3D Integration of functionally diverse 2D materials for optoelectronic reservoir computing
Anirban Chowdhury, Anshul Rasyotra, Harikrishnan Ravichandran, D. Manoharan, Yongwen Sun, Chen Chen, Joan M. Redwing, Yang Yang, Saptarshi Das
Abstract
Recent years have seen remarkable progress in three-dimensional (3D) integration of non-silicon materials, enabling the convergence of diverse functionalities such as sensing, storage, and computing beyond mere transistor scaling. This advancement accelerates edge intelligence by enabling more efficient information processing at the source with reduced latency and power consumption. In this work, we contribute to this rapidly evolving landscape by demonstrating reservoir computing through 3D integration of In2Se3-based photodetectors with MoS2-based memtransistors. Our top tier exploits the variation in photoresponse of an optical reservoir constructed using flakes of different thicknesses of In2Se3. The bottom tier deploys programmable MoS2 memtransistors to convert the photocurrent into photovoltages which are subsequently processed by a trained readout circuit that is also based on MoS2 memtransistors.

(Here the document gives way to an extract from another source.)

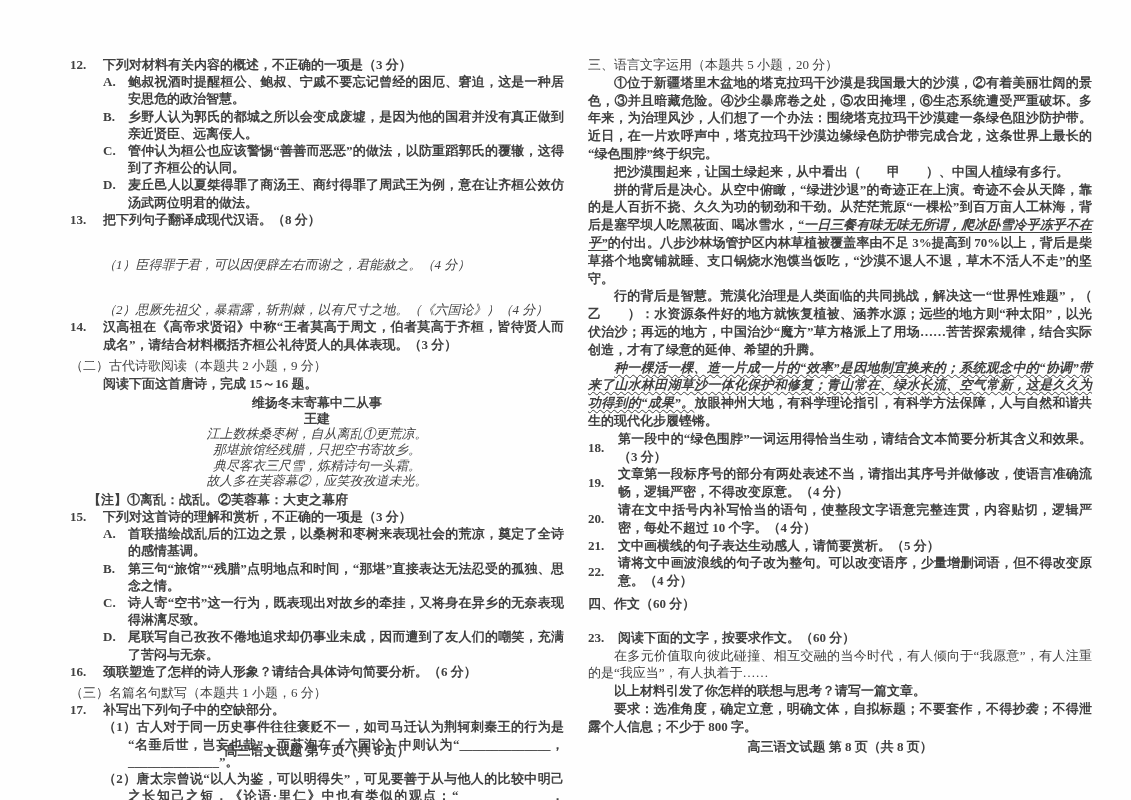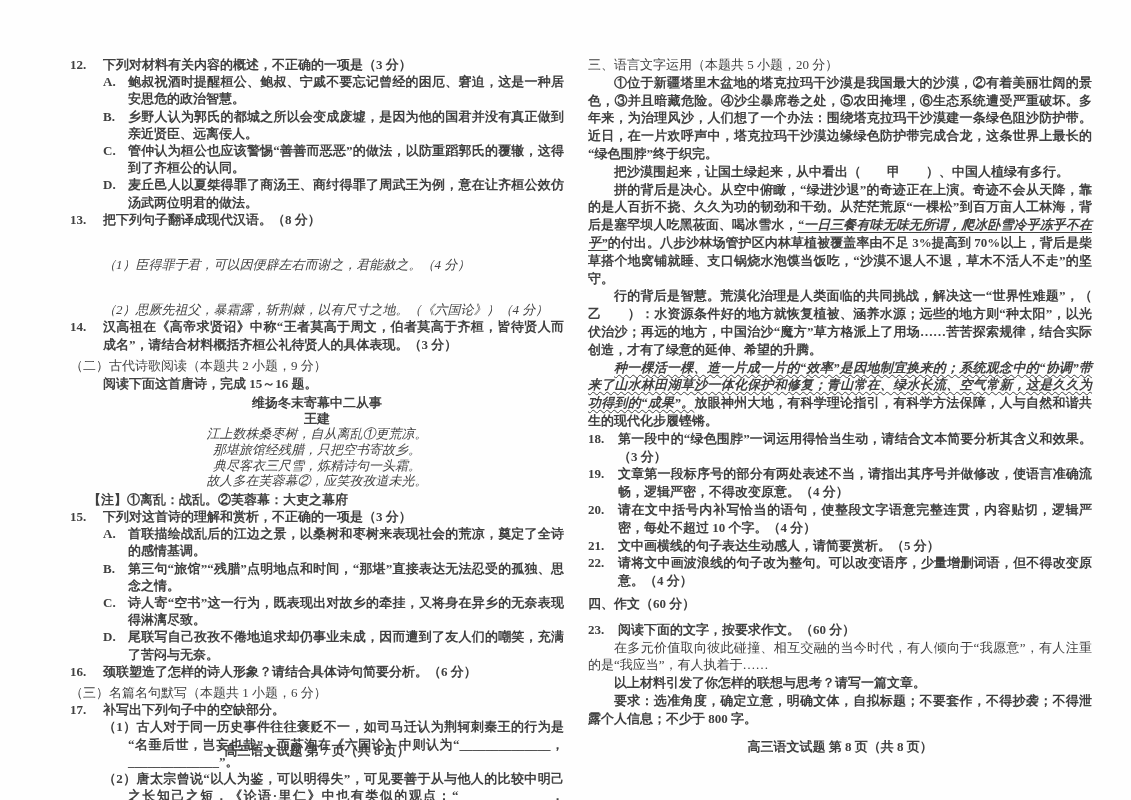"18." .rq { align-items: flex-start -> center }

Notably, the physical proximity between sensors and computing elements is less than 50 nm, surpassing current state-of-the-art packaging solutions. We also demonstrate the benefits of near-sensor information processing for better photoresponse calibration and to achieve higher photoresponse speed. Overall, our 3D stack, with its near-sensor and in-memory compute capability, marks a significant milestone in vertically stacked functional layers composed of heterogeneous materials beyond silicon for edge applications. The authors demonstrate the integration of In2Se3 photodetectors with MoS2 memtransistors in a 3D stack, enabling efficient near-sensor data processing. This setup allows dynamic calibration and robust handling of device variations, improving time-series prediction accuracy in computing systems.